Collect every line of the material below that contains the word "What".
---------- Task material ----------
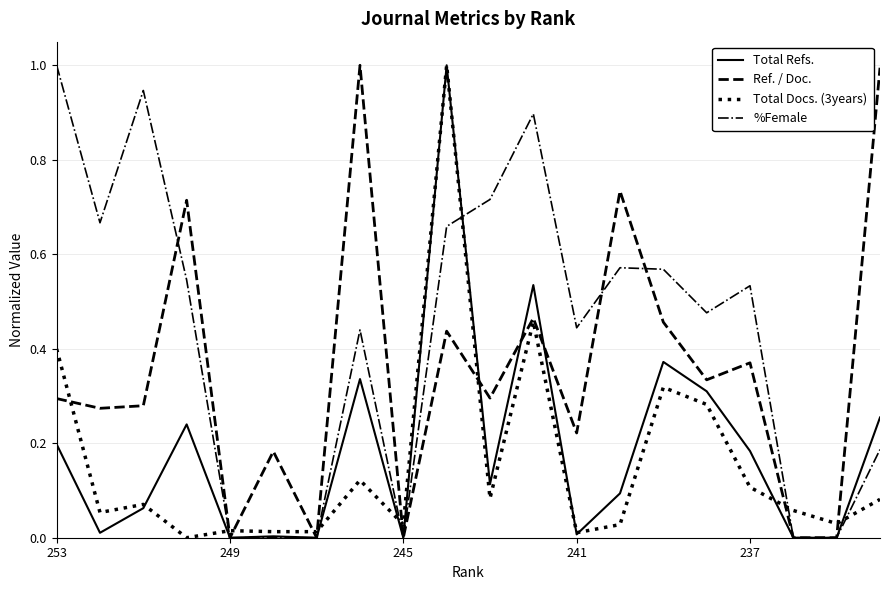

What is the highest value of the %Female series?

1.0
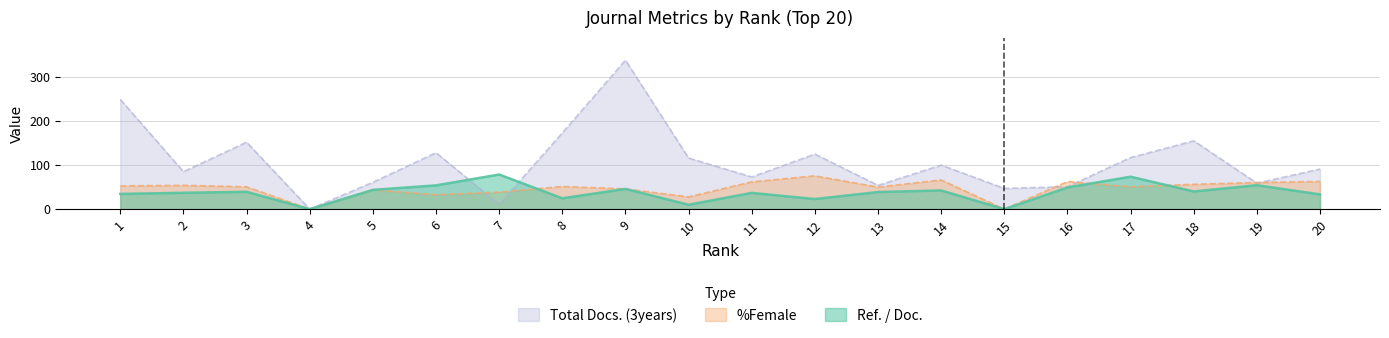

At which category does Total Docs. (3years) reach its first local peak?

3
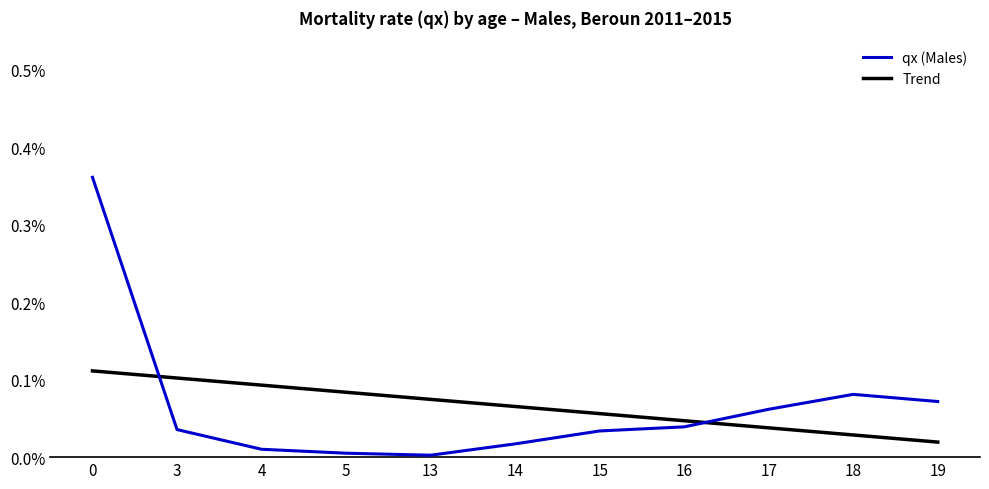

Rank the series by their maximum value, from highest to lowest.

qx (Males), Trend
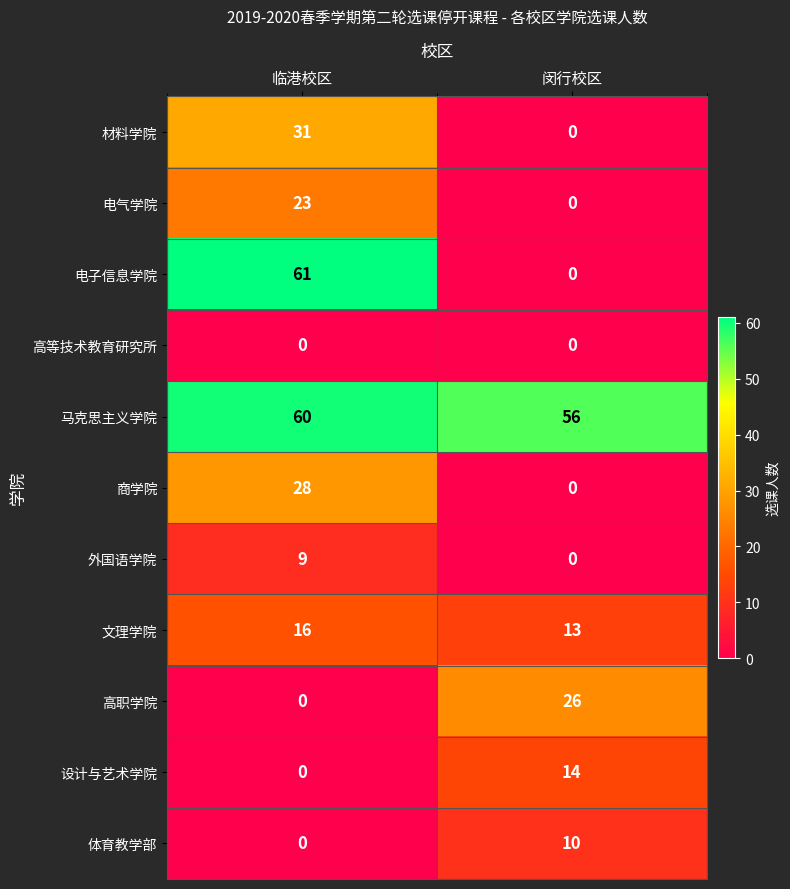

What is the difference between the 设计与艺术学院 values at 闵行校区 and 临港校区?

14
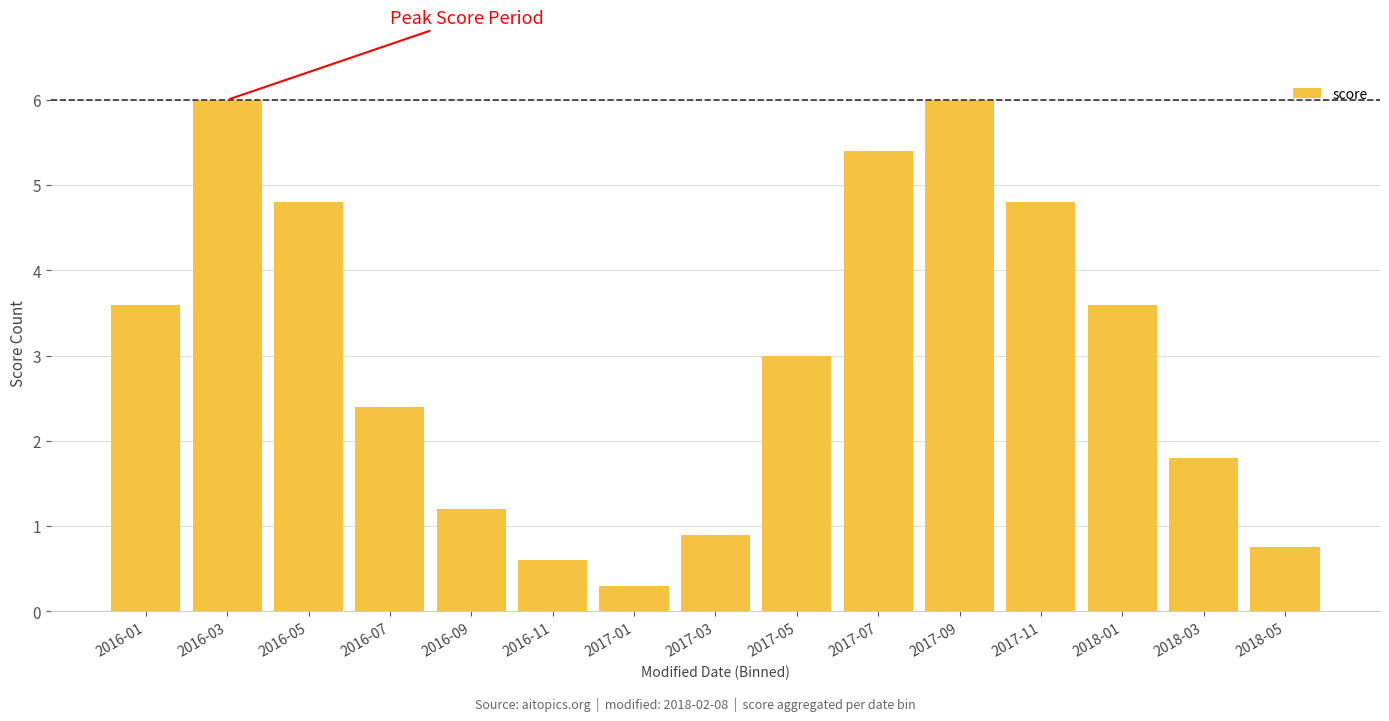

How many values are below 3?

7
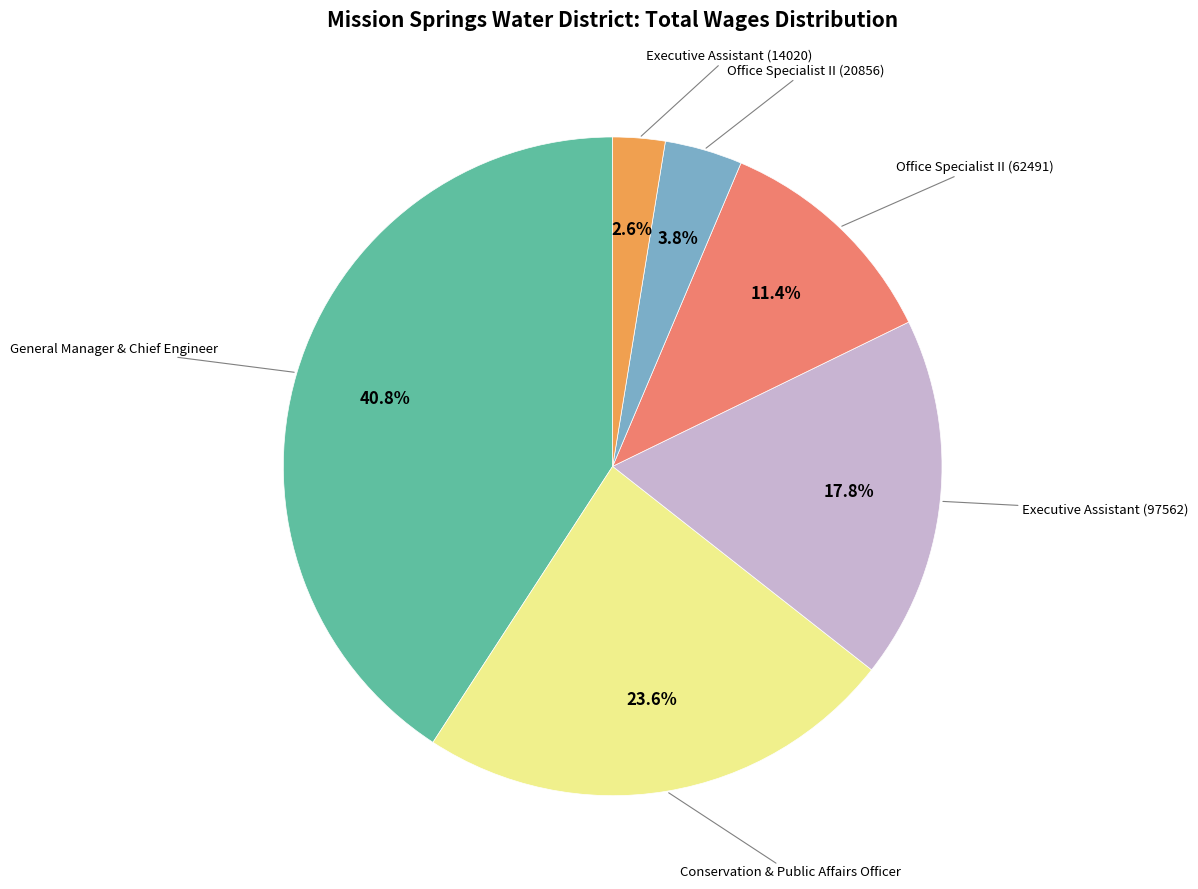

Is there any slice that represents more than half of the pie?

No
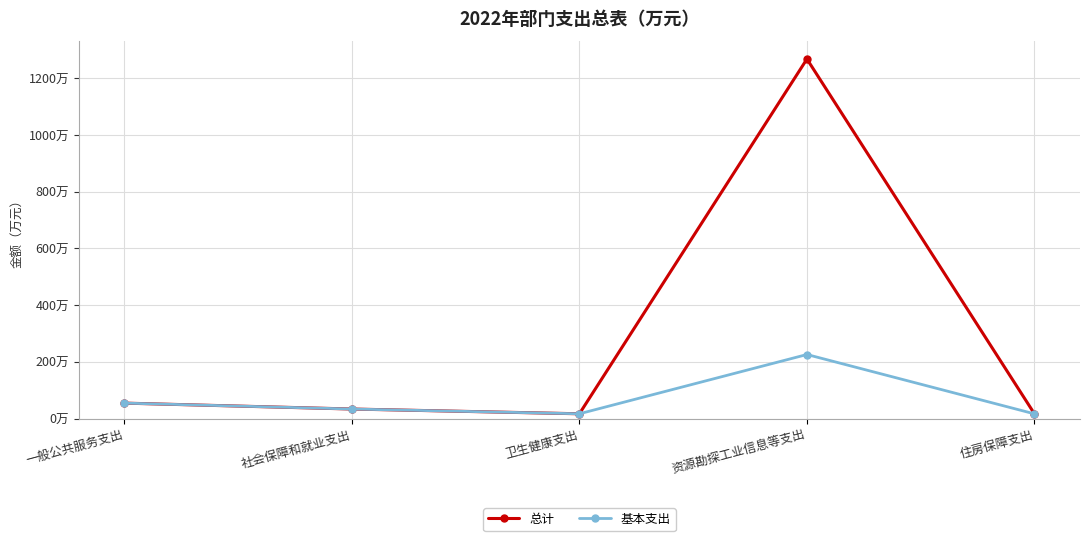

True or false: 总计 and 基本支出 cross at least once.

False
----------
Solution below:
What is the highest value of the %Female series?
What is the difference between the 设计与艺术学院 values at 闵行校区 and 临港校区?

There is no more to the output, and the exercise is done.